■ Page text ■

Singapore detains five militants
SINGAPORE, June 10 - A young Muslim Singaporean law graduate has been detained under the Internal Security Act (ISA) for planning militant activities, after being influenced by radical ideas online.
He is part of what the Home Affairs Ministry on Friday described as a troubling new phenomenon of individuals who are 'self-radicalised' and not directly recruited by established terrorist groups.
Abdul Basheer Abdul Kader, 28, earned his law degree from the National University of Singapore. He practised law at a top firm here and later became a polytechnic lecturer.
His militant views were shaped by the Internet and last year, he left for a Middle East country to learn Arabic for communicating with 'mujahidin' fighters.
Very soon, the extremist propaganda on the Net so influenced him that he bought a plane ticket to Pakistan, where he planned to get training for a militant jihad or holy war and to go into Afghanistan and join the Taleban.
His plans were thwarted when he was arrested and detained in February this year.
The ministry also said that between November 2006 and April 2007, four Singaporean JI members had been detained.
It said one of them - Ishak Mohamed Noohu - was a senior member of the Singapore JI network and had been part of a team that had planned to hijack an airplane in order to crash it into Singapore's Changi Airport.

■ Problems to work on ■
1. According to the Singapore detentions report, which university awarded Abdul Basheer Abdul Kader his law degree?
2. Pick up the Singapore detentions report after its last sentence and write the next few paragraphs.
The material after the Singapore detentions report plays no part in this work.

■ Collected data ■
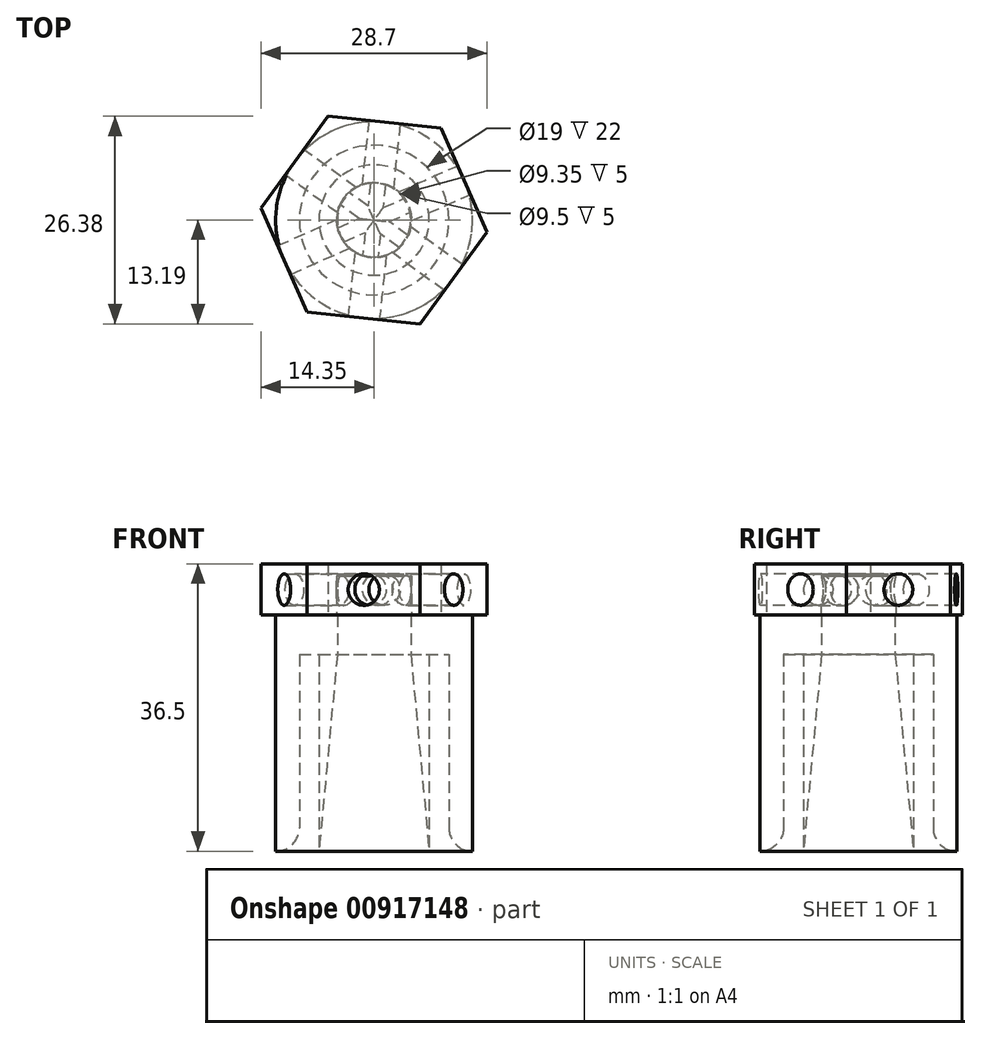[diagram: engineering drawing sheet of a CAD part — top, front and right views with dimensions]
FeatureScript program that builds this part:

■ Response list ■
1. The National University of Singapore.

2.
Under Singapore's Internal Security Act, authorities can detain suspects indefinitely without immediate public notice of the arrests.
The ministry said Ishak and the three other JI members had left Singapore just before or after a December 2001 security operation against the JI network, while Abdul Basheer had left Singapore in October 2006.
It did not say whether the five men were arrested in Singapore or abroad.
The ministry also said five other JI detainees were released on June 1. Four of those men had been detained since September 2002. One had been detained since February 2007.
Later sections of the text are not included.